[TEXT SEGMENT start]
As one might expect, collaboration charges did not always mean that the accused was actually guilty of sedition. Typical was the case of Mikhail Lavrov, who in 1942 was executed for working as an agent for the German SD (the Sicherheitsdienst, the German Security Service). A Communist Party member from 1932, and a Party secretary in Mikhailov District near Kamenev-Podol’sk, Lavrov had been ordered to infiltrate German-occupied territory in June 1941 and to lead the creation of a partisan resistance movement inside Volhynia. Instead, according to Soviet Military Tribunal records, he betrayed seven district (raikom) underground units and the whereabouts of two partisan commanders, who were subsequently captured and executed by the Germans. In addition, Lavrov allegedly betrayed other cadres, along with the location of underground safehouses, the betrayal of call signs and passwords, etc. He also allegedly wrote a pro-German leaflet, Regarding the Victory of National Socialism over Bolshevism. 55 While Lavrov was condemned as a traitor, the Soviet court records ignored the fact that his alleged “betrayal” occurred in the context of incarceration and harsh interrogation over the course of several months in a Gestapo prison. The Soviet prosecutors painted the guilty with broad strokes, and often without regard for any extenuating circumstances.
Was there a widespread move among Soviet communists to defect to the German enemy? On the one hand, a large number of Soviets during the first six months of the war saw German victory in the East as inevitable. On the other hand, we also have to recognize the intrinsic logic of Stalinism: that anyone caught living in German-occupied zones would inevitably be scapegoated as collaborators. This harsh Soviet policy probably accelerated the process of communist defection. Just as in the 1930s, the likelihood of arrest no doubt spurred communist cadres caught behind German lines to collaborate with the enemy. 56
There are no comprehensive data yet available to define the core of communist cadres caught in the net between German and Soviet suspicions: How many communists were trapped behind rapidly advancing behind German lines? How many communists were actually killed by the Germans and their allies? How many communists registered with the German occupying authorities? How many communists openly collaborated with the occupation regime? Conversely, how many communists were punished for wartime collaboration by the Soviet regime during and after the war?
Preliminary and incomplete data suggest that the pool of real or suspected communist collaborators was quite large. In eight oblasts surveyed—Kalinin, Orlov, Riazan, Rostov, Stalino, Tula, Voronezh, and Voroshilov—at least 10 percent (Kalinin) but more often an average of 30–60 percent of local communist cadres were caught behind German lines during the first six months of the war, opening the way for a massive Soviet punitive action to track, interrogate, and punish large proportions of those communists who remained behind enemy lines.
[TEXT SEGMENT end]
== SET TASKS ==
**a)** Write out the passage on wartime collaboration charges against Soviet communists between "Preliminary and incomplete" and "behind enemy lines.", inclusive.
**b)** According to the passage on wartime collaboration charges against Soviet communists, in what year did Mikhail Lavrov become a Communist Party member?
[DATA ROWS start]
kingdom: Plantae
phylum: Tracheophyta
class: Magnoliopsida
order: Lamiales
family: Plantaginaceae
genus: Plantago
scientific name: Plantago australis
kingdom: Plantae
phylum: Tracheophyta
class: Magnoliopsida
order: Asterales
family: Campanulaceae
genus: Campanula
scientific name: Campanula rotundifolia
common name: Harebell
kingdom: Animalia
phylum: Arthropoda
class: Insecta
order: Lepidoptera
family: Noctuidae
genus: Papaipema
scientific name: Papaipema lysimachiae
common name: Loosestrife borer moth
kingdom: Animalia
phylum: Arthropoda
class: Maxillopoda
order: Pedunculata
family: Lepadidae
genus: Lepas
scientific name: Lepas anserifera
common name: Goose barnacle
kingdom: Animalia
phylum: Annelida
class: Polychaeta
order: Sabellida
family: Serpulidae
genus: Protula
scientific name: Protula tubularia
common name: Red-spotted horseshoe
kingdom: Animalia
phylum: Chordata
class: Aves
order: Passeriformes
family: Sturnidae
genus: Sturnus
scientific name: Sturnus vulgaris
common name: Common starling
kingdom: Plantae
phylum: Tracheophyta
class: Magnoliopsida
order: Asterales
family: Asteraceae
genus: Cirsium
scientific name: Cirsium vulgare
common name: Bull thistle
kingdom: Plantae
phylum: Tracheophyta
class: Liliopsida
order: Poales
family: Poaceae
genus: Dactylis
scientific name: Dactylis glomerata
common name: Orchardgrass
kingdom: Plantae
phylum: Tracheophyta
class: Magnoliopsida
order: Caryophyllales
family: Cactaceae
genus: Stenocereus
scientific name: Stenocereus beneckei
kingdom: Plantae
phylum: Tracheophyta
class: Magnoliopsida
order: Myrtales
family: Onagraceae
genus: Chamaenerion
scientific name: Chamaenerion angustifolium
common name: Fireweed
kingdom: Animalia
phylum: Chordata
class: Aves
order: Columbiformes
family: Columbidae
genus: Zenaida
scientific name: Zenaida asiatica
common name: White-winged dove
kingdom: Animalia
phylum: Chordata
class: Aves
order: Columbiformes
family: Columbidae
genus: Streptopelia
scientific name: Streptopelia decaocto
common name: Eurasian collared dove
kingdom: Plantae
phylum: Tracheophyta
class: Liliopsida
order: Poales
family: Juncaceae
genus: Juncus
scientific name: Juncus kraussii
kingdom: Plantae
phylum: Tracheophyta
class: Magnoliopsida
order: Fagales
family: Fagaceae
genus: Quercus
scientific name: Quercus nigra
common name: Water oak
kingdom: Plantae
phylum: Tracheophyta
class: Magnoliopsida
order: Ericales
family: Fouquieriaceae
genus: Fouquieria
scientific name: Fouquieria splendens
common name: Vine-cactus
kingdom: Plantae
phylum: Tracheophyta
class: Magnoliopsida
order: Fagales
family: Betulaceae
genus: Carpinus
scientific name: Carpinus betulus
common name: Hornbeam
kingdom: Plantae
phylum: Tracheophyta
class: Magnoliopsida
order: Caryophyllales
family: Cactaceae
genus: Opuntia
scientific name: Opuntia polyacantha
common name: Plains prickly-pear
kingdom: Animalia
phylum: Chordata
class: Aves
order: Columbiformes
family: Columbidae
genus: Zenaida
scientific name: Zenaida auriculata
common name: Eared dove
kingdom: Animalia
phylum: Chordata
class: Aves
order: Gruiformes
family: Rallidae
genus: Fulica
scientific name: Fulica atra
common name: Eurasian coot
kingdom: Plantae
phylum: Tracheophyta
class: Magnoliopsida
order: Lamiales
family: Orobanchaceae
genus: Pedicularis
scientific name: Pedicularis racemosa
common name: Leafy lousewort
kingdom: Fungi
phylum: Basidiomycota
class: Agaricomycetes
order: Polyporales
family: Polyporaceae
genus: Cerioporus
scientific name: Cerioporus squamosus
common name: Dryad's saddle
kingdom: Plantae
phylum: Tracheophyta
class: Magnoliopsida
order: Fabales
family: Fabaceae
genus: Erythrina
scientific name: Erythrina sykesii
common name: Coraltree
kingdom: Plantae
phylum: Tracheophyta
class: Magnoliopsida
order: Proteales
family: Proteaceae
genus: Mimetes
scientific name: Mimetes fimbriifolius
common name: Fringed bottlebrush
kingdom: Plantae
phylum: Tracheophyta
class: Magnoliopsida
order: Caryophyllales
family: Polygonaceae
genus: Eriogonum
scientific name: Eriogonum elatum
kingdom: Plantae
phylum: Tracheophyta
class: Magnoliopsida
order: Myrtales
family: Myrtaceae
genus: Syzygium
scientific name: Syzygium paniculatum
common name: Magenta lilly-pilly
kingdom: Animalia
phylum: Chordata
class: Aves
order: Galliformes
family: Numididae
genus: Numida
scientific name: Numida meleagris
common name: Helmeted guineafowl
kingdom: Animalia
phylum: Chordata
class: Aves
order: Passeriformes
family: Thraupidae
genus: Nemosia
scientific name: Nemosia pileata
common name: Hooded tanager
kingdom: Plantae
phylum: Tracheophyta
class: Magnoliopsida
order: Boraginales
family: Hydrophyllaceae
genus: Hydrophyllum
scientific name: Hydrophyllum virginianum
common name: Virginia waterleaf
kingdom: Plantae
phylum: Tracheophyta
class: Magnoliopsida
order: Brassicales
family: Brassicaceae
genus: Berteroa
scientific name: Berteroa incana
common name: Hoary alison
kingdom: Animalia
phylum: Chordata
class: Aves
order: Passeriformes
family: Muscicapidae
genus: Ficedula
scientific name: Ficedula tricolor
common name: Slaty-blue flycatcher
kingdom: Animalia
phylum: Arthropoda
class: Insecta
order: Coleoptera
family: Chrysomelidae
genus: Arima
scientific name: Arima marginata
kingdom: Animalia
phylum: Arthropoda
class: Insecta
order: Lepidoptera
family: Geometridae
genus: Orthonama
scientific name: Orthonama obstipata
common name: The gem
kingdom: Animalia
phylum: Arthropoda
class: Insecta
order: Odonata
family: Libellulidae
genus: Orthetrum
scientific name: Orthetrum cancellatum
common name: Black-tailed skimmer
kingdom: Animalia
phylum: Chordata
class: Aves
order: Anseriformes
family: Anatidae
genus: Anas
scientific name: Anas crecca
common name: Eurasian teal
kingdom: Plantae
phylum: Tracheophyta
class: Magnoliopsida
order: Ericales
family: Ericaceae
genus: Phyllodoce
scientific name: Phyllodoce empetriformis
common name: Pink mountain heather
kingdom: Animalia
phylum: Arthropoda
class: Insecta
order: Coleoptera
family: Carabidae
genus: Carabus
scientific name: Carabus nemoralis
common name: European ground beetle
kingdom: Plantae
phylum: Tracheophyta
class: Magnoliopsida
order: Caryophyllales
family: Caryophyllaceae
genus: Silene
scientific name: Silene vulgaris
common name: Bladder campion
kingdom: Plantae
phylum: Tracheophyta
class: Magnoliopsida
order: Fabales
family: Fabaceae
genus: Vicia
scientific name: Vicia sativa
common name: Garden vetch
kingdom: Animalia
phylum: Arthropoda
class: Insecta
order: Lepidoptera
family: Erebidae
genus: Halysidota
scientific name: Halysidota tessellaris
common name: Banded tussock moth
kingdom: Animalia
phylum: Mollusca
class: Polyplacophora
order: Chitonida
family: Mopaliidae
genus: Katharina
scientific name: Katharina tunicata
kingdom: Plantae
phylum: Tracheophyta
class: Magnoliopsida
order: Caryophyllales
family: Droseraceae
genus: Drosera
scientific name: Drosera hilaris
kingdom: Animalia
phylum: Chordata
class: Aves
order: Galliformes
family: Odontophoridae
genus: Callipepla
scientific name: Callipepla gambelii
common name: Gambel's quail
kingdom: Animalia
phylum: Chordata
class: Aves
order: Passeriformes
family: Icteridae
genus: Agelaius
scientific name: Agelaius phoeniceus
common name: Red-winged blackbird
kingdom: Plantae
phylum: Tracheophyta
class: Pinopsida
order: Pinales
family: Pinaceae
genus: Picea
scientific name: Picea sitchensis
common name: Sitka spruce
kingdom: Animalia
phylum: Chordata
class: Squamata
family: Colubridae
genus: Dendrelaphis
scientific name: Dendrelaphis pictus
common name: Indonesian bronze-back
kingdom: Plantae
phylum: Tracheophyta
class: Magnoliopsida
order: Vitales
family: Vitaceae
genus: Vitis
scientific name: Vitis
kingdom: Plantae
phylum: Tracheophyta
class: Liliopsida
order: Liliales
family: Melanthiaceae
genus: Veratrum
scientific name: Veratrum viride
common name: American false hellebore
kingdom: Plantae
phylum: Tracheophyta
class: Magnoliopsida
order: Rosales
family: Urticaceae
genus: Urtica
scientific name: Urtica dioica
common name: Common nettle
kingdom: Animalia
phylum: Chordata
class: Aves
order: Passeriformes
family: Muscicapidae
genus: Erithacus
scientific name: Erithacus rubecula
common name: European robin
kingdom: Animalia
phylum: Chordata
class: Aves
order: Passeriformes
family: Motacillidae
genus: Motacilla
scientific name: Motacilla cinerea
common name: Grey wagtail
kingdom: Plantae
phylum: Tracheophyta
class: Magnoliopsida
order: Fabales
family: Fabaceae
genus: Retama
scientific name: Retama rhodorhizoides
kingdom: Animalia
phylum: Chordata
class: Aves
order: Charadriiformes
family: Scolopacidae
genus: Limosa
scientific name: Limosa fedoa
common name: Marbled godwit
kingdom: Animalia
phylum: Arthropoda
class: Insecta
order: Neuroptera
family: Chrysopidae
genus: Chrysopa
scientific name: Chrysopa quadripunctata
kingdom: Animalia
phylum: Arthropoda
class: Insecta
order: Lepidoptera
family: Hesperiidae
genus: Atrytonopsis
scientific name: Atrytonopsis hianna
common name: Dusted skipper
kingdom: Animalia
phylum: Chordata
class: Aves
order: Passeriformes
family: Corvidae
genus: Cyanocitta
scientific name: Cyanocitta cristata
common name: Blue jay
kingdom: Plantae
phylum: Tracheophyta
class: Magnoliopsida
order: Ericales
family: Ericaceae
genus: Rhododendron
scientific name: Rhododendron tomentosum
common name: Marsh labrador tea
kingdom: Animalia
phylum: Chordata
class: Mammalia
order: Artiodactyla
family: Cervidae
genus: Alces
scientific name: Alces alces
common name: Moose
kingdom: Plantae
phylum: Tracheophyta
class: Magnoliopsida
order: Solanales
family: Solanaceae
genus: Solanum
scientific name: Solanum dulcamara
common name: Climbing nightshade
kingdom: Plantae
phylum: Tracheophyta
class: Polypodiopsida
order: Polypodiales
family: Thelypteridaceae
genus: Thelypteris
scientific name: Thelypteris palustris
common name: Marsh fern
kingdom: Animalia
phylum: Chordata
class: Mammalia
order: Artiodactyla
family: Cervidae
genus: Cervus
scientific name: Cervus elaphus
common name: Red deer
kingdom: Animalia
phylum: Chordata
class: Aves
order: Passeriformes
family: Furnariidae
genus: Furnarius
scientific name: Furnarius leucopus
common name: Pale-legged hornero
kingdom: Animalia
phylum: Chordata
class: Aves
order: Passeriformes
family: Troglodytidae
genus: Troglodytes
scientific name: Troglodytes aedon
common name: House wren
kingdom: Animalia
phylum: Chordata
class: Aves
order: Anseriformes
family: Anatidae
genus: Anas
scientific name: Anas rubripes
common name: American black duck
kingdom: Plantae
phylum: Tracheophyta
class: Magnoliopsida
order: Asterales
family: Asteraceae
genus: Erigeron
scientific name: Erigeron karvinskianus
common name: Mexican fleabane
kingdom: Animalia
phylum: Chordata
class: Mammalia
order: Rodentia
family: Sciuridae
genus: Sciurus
[DATA ROWS end]
== WRITTEN ANSWERS ==
**a)**
Preliminary and incomplete data suggest that the pool of real or suspected communist collaborators was quite large. In eight oblasts surveyed—Kalinin, Orlov, Riazan, Rostov, Stalino, Tula, Voronezh, and Voroshilov—at least 10 percent (Kalinin) but more often an average of 30–60 percent of local communist cadres were caught behind German lines during the first six months of the war, opening the way for a massive Soviet punitive action to track, interrogate, and punish large proportions of those communists who remained behind enemy lines.

**b)** 1932